Soon, there will be no major difference between high-end smartphone, and entry-level smartphone. All thanks to the slimmed down version of Google’s mobile OS, Android Go. Guess where entry-level smartphones are popular; well, the developing countries.
Then, do you remember how Google has been singing all along that the next 500 million users will come from countries such as India (developing nations)? Well, with Android Go, Google is actually putting that fact into motion to becoming a reality. To Google, the huge number of potential users living in developing countries present a big growth opportunity.
Just so you know how serious Google takes the developing countries market, the company has a dedicated Next Billion Users team tasked with developing products and services just for the Indian market. The team is being led by Caesaer Sengupta, and has so far produced solutions like Tez, a payment services operating as a minimalist app that connects the user(s) to government’s UPI interface to facilitate seamless banking. The team is also behind Files Go, a lightweight application that helps users manage files stored on their phones, locate the best free public Wi-Fi out of the hundreds accessible in your locality.
Perhaps the best product yet out of the Next Billion Users team is the Android Go, a slimmed down, lightweight version of Android OS optimized to run smoothly on entry-level devices. Though this is not the first time Google is endeavoring to release a lightweight Android. The first attempt was with Android One, but Android Go is touted to have reimagined the budget users segment.
During his visit to India last year, Google CEO Sundar Pichai said his ideal budget smartphone should cost somewhere around $30. Something Pichai and team thinks will make the many millions of Indians considering to get their first smartphone, do so affordably and rapidly.
The major difference between Android Go and the regular Android is that the former has several tweaks to make it run smoothly in devices with less powerful hardware. Android Go is actually built on Android 8.1 Oreo but with much more advanced data management features at a system-wide level. Users using Android Go devices will have better control of their data usage.

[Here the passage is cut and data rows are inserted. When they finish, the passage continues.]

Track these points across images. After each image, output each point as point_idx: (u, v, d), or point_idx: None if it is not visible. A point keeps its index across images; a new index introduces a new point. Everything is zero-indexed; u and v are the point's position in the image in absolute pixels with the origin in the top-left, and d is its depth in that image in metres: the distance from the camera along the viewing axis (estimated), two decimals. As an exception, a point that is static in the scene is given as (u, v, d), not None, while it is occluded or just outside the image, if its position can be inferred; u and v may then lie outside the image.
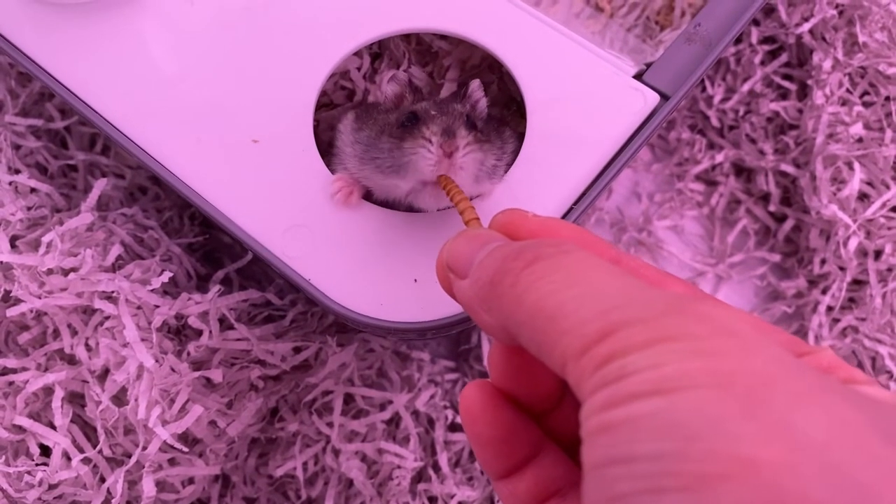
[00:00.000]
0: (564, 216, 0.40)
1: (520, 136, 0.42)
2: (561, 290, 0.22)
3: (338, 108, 0.50)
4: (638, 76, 0.44)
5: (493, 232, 0.29)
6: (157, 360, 0.44)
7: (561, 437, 0.29)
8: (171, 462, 0.47)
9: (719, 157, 0.64)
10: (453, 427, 0.54)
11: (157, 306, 0.46)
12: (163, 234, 0.52)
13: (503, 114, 0.51)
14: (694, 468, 0.17)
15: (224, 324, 0.48)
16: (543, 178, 0.41)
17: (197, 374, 0.45)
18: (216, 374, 0.46)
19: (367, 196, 0.42)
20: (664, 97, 0.43)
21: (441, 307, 0.39)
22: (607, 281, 0.22)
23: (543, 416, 0.29)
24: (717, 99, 0.65)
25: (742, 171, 0.65)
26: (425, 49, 0.52)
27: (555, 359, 0.22)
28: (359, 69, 0.50)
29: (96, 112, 0.43)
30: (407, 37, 0.51)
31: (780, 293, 0.61)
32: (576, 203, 0.40)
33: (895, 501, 0.17)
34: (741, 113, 0.65)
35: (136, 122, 0.42)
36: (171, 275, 0.45)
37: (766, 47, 0.65)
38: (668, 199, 0.65)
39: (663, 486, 0.17)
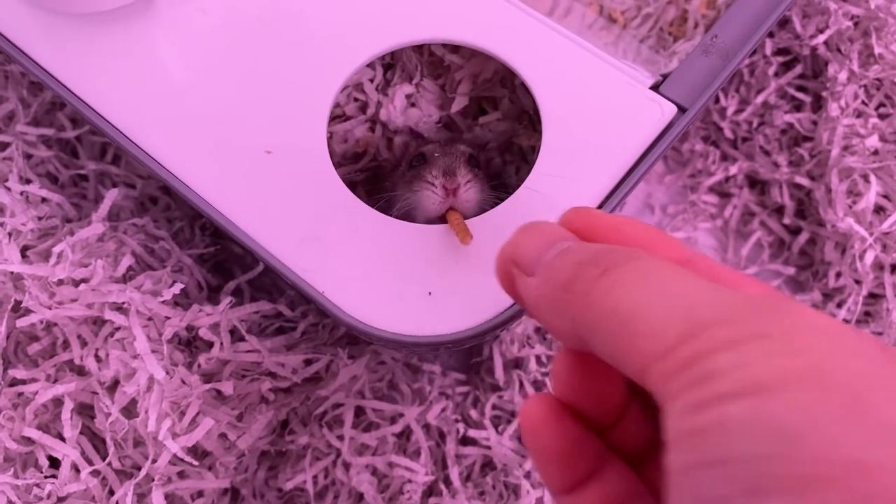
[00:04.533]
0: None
1: (531, 150, 0.42)
2: (637, 295, 0.22)
3: (350, 119, 0.50)
4: (654, 87, 0.44)
5: (562, 229, 0.28)
6: (167, 373, 0.44)
7: (624, 450, 0.29)
8: (181, 475, 0.46)
9: (733, 169, 0.64)
10: (465, 441, 0.54)
11: (168, 318, 0.46)
12: (174, 244, 0.52)
13: (515, 128, 0.50)
14: (796, 470, 0.17)
15: (235, 335, 0.48)
16: (558, 191, 0.41)
17: (207, 386, 0.45)
18: (227, 387, 0.45)
19: (386, 209, 0.43)
20: (681, 109, 0.42)
21: (456, 321, 0.38)
22: (685, 284, 0.22)
23: (606, 430, 0.29)
24: (730, 110, 0.64)
25: (756, 184, 0.65)
26: (437, 61, 0.52)
27: (632, 363, 0.21)
28: (372, 81, 0.50)
29: (109, 122, 0.43)
30: (419, 49, 0.51)
31: (795, 307, 0.60)
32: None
33: None
34: (755, 125, 0.64)
35: (149, 132, 0.42)
36: (182, 286, 0.44)
37: (781, 59, 0.65)
38: (682, 211, 0.64)
39: (763, 486, 0.17)
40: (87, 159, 0.59)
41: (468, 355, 0.58)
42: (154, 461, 0.44)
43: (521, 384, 0.55)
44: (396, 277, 0.39)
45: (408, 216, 0.44)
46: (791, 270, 0.61)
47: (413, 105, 0.50)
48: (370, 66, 0.49)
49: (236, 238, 0.39)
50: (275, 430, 0.51)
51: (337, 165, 0.48)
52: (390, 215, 0.42)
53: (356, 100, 0.50)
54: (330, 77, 0.43)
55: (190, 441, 0.43)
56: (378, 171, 0.52)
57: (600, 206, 0.41)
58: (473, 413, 0.55)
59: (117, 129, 0.42)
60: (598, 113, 0.42)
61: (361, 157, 0.51)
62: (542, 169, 0.41)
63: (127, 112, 0.43)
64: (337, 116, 0.50)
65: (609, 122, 0.42)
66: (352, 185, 0.48)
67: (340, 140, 0.50)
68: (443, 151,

The platform also comes with Google Play Protect right out of the box. A mobile security system that users machine learning to protect you from malicious apps on your phone; it regularly scans all your installed apps.
Android Go comes with an assortment of slimmed downs apps
The lightweight OS comes packed with equally lightweight versions of Google apps, including YouTube Go, and Maps Go. The OS is meant to run smoothly on phones with less than 1GB RAM.